■ **Article**
++++

Despatches:You know it’s an ‘interesting’ week when you’re getting lectured by a Dirty L**ds fan due to the inappropriate nature of a chant on the train back**.  ‘Think of the children’ he said, as he pointed at his 14 year old, who’d not taken his ear plugs out all journey.  He really did look angry too, but at least he (correctly) ascertained who the leader of the crew was (me!).  Problies cos he thought he could have me.  I was a little taken aback, to be honest.  And I thought I did well to maintain a calm voice as I told him I couldn’t believe what I was hearing, given some of the disgusting chants I’ve heard Dirty L**ds sing over the years (‘Jimmy Savile, he’s one of our own’ anyone?)  If he wants to protect his darling little cherub, I’d suggested watching anyone but L**ds.

**Course, he was right.  Any sane person would find that Yorkshire Ripper chant absolutely abhorrent, but it’s so…DAMN CATCHY.  I must point out that Nice Guy Chris did not join in said chant.  He’s better than that (and wasn’t as drunk as the rest of us)

++++

[Items stored from a collection]
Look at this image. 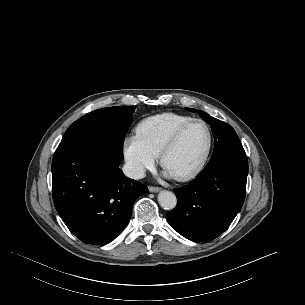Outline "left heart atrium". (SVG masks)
Masks as SVG:
<instances>
[{
	"instance_id": "39dd6f15",
	"label": "left heart atrium",
	"mask_w": 305,
	"mask_h": 305,
	"mask_svg": "<svg viewBox=\"0 0 305 305\" xmlns=\"http://www.w3.org/2000/svg\"><path fill=\"white\" fill-rule=\"evenodd\" d=\"M166 175H168V176H169V175H172V174H171L170 172L166 171Z\"/></svg>"
}]
</instances>
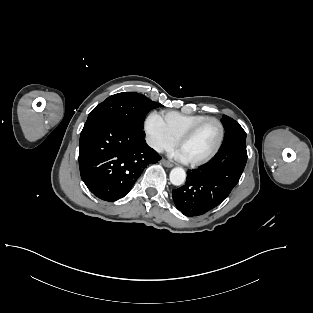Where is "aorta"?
Listing matches in <instances>:
<instances>
[{"mask_svg":"<svg viewBox=\"0 0 313 313\" xmlns=\"http://www.w3.org/2000/svg\"><path fill=\"white\" fill-rule=\"evenodd\" d=\"M170 182L175 186L182 185L186 180V172L181 167H175L171 170L170 175Z\"/></svg>","mask_w":313,"mask_h":313,"instance_id":"aorta-1","label":"aorta"}]
</instances>
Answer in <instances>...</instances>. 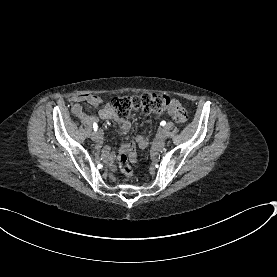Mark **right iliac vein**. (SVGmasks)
I'll return each mask as SVG.
<instances>
[{
  "label": "right iliac vein",
  "instance_id": "right-iliac-vein-1",
  "mask_svg": "<svg viewBox=\"0 0 277 277\" xmlns=\"http://www.w3.org/2000/svg\"><path fill=\"white\" fill-rule=\"evenodd\" d=\"M92 140L96 143L100 141V135H99L98 132H93L92 133Z\"/></svg>",
  "mask_w": 277,
  "mask_h": 277
}]
</instances>
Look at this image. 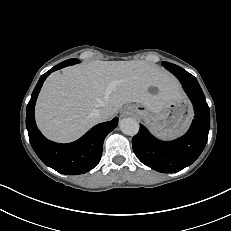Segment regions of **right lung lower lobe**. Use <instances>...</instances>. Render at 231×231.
Listing matches in <instances>:
<instances>
[{"instance_id": "obj_1", "label": "right lung lower lobe", "mask_w": 231, "mask_h": 231, "mask_svg": "<svg viewBox=\"0 0 231 231\" xmlns=\"http://www.w3.org/2000/svg\"><path fill=\"white\" fill-rule=\"evenodd\" d=\"M70 63H60L43 74L27 105L26 127L30 143L41 161L59 173L68 175L83 174L93 169L102 156L103 141L118 123V118L100 123L91 128L84 136L69 144H58L47 140L38 130L34 108L37 96L47 76Z\"/></svg>"}]
</instances>
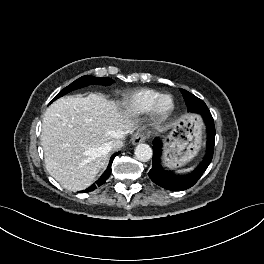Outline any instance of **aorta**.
Segmentation results:
<instances>
[{
	"label": "aorta",
	"instance_id": "aorta-1",
	"mask_svg": "<svg viewBox=\"0 0 264 264\" xmlns=\"http://www.w3.org/2000/svg\"><path fill=\"white\" fill-rule=\"evenodd\" d=\"M153 151L148 144H138L135 148V156L139 161L147 162L152 158Z\"/></svg>",
	"mask_w": 264,
	"mask_h": 264
}]
</instances>
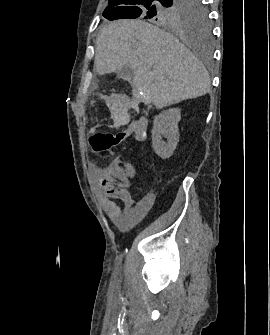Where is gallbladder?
Returning a JSON list of instances; mask_svg holds the SVG:
<instances>
[{
	"label": "gallbladder",
	"instance_id": "bac80fb5",
	"mask_svg": "<svg viewBox=\"0 0 270 335\" xmlns=\"http://www.w3.org/2000/svg\"><path fill=\"white\" fill-rule=\"evenodd\" d=\"M117 78H121V80H125V82H132L134 78L132 68H130V66H125L122 70H118Z\"/></svg>",
	"mask_w": 270,
	"mask_h": 335
}]
</instances>
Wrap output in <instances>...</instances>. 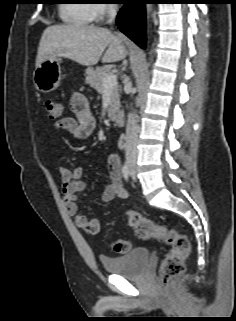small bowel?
Wrapping results in <instances>:
<instances>
[{"label": "small bowel", "mask_w": 236, "mask_h": 321, "mask_svg": "<svg viewBox=\"0 0 236 321\" xmlns=\"http://www.w3.org/2000/svg\"><path fill=\"white\" fill-rule=\"evenodd\" d=\"M73 116L58 120L54 127L64 130L79 140L89 138L96 127L95 119L89 109V102L85 95L74 94L70 100ZM109 171V183L101 194L105 202L114 198L125 199L127 192L122 185V170L120 158L116 154H110L107 159ZM59 173L62 181L63 202L68 214L73 216L75 224L89 234H96L100 230V221L96 218H88L80 212L77 204L78 193L85 189V183L81 180L83 169H74L60 166Z\"/></svg>", "instance_id": "obj_1"}]
</instances>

++++

■ **Description of the task**
Quote the stretch of the train-ride post above that begins with the words "Despatches:You know it’s" and ends with "anyone but L**ds.".

■ **Exercise response**
Despatches:You know it’s an ‘interesting’ week when you’re getting lectured by a Dirty L**ds fan due to the inappropriate nature of a chant on the train back**.  ‘Think of the children’ he said, as he pointed at his 14 year old, who’d not taken his ear plugs out all journey.  He really did look angry too, but at least he (correctly) ascertained who the leader of the crew was (me!).  Problies cos he thought he could have me.  I was a little taken aback, to be honest.  And I thought I did well to maintain a calm voice as I told him I couldn’t believe what I was hearing, given some of the disgusting chants I’ve heard Dirty L**ds sing over the years (‘Jimmy Savile, he’s one of our own’ anyone?)  If he wants to protect his darling little cherub, I’d suggested watching anyone but L**ds.